Mythology, folklore and such multiple facets of fiction are found abundantly all around the globe, and they have played a major role somehow in defining today’s civilizations for they have great influence in the beliefs that surround people, that in turn shape up the foundations on which many societies are built upon.
Talk about India and serpents, snake charmers, spicy food, and colorful things are what might conjure up the first thing in a foreigner’s mind, while an Indian would be reminded of the dirty politics, bad streets, the racists, and the narrow minded social views—this is just an instance to remind the readers that there are almost always two sides to a story, two sides to a coin. Which means, one should fix upon something to deem it as agreeable or not, after careful consideration of all the facts and proofs that are available at hand. Blind conclusion happens many times, and is an evil in itself no matter what topic it concerns.
Fairytales are what are now proclaimed to be mere unreality, to be stories created by someone jobless a long, long time ago. What if they are not?
What if the very many stories of goblins, leprechauns, unicorns, witchcraft might be true after all? We’ve all read or heard about these in the kindergarten or elementary school level, but have any of us thought them to be real perhaps? A few days after watching some horror movie based on mythology, we would be quite curious about it, research it on Wikipedia; give it a laugh to then stop.
There are so many television series, spin-offs that are produced and find popularity though they’re based on mere fairytales. There is a globally acclaimed Disney movie, depicting in animation the story written by Hans Christian Anderson. When such shows make us feel wowed and briefly have us believe in them for the twenty minutes of their airing, why do we refuse to believe in those fairytale creatures’ existence when we chance upon any small figment of ‘proof’ of their reality?
Now for the question, do mermaids really exist?
Before answering that with a nod or shake of the head, knowing about the theories that surround them is good. There are fabled stories and accounts of people who’ve sighted them; mermaids have always been earmarked in the history and myths of all countries. Ancient Greece, the Near East, the Arabian countries, Western and Eastern Europe, the British Isles, India, Thailand, the Philippines, Africa, China, Japan and so many more countries have narratives of sightings or tales of mermaids. With the countries being on different continents thousands of miles apart, how is it that the myths of the mermaids are present everywhere? This is of course not mere coincidence, but perhaps pointers to let us know that there might be mermaids existing all over the world, inhabiting the deep seas like how we humans are everywhere, but on land instead.

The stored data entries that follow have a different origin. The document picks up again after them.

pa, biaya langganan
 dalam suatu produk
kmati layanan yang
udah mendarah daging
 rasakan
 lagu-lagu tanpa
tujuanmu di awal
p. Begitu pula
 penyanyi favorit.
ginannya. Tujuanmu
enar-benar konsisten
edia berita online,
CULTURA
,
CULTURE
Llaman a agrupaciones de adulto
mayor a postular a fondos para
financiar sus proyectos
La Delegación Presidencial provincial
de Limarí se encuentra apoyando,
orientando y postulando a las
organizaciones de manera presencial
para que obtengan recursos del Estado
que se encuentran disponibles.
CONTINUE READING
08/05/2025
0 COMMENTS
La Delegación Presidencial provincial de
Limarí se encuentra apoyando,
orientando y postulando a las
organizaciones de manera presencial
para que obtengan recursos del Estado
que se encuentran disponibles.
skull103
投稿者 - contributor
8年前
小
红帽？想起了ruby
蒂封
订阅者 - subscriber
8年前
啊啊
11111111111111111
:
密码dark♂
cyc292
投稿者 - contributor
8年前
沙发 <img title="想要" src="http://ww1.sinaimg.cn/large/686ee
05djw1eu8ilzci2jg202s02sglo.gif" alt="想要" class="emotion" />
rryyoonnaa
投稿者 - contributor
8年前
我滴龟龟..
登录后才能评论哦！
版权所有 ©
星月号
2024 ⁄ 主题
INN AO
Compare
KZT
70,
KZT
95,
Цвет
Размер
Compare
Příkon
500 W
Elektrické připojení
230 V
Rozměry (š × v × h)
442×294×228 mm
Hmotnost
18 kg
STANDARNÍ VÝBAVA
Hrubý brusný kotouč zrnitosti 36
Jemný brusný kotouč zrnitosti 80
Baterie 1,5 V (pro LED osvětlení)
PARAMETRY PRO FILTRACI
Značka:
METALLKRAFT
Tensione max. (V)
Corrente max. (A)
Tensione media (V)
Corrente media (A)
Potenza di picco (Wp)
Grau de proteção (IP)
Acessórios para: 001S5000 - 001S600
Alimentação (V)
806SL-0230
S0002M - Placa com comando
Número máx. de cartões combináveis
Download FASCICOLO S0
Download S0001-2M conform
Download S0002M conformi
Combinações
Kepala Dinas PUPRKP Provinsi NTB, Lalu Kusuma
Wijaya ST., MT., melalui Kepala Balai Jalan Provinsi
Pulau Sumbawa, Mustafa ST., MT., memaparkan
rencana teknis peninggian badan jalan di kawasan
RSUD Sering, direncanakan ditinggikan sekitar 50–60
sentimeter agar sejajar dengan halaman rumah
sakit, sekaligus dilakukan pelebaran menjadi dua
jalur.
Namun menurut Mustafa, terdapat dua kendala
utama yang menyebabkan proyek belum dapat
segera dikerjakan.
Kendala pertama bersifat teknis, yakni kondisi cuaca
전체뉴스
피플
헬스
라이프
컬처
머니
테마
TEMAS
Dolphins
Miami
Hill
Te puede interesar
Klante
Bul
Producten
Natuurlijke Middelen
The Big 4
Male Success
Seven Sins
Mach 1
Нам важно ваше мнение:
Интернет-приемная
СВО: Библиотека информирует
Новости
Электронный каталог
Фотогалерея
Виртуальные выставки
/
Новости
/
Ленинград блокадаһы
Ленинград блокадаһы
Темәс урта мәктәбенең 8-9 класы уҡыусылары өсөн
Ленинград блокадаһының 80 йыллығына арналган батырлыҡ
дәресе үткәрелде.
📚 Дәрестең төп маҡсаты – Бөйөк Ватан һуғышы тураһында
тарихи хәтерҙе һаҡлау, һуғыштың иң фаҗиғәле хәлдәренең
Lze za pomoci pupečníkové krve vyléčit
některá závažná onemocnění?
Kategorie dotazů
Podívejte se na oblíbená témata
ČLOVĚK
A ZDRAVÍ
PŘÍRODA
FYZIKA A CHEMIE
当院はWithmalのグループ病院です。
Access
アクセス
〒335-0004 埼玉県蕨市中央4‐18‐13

The talk of mermaids promptly chronicles of how they are bringers of doom who wreck ships, bring bad luck to sailors and lure people with their irresistible voice and womanly charms? It is notable to say that females are portrayed in most tales, with mentions of mermen here and there. Nevertheless, the fiction part of the mermaids would be well known by many.
Both mythologically and scientifically speaking, there survive many theories explaining the possibility of the emergence of humans evolving from sea creatures. Very recently, the channel Animal Planet released two documentaries on mermaids in which one seemed to support this theory with computer-based graphics for the viewers to understand this seemingly complex theory; it showed that some of our ancestors, the ancient apes, might have chosen the aquatic world to lead life, and later blended with the sea to form it their new habitat, developing into creatures that we call as mermaids. The documentary is highly appealing, and is quite recommendable.
These two documentaries are called ‘Mermaids: The Body Found,’ and, ‘Mermaids: The New Evidence’. Both span more than an hour or so, and compel the viewer with lulling them into belief. It has three scientists who are said to have worked with the NOAA—a national venture by North America—said to be fired now over their announcement of mermaid findings which the government wanted to keep hushed up. It has them talk about their findings, and rare discoveries of the ‘bloop’ which is believed to be the recording of mermaids talking underwater whose frequency of sound is way below that of dolphins maybe, and there are people on the show who claim to be experts in decoding the lingo of the sea mammals saying that there definitely exists a society of mer-people in the waters whose intellect seems to be high, with their language structure which those researchers deem to be quite highly complicated.
There are rather frightening, and surprising videos shown to prove that mermaids exist that literally take the breath out of the view—evidences which claim to be surreal and promising. In all, these documentaries are totally worth every second they span, though there are many ridicules hurled at Animal Planet for airing such fake documentaries; there are rude comments posted all over the internet about it, and also posts saying that the ‘scientists’ on the show are in fact actors, thus proving the whole thing to be just another fraud.
What is for sure is that one might not know what to really believe in; people after watching these documentaries, and reading the write-ups of mermaids in the internet, maybe even in just Wikipedia, would be left mentally stranded as to what to believe in. There is so much proof, yet so much not to believe in which makes the mystery surrounding the mermaids even more magical, and of course mystifying.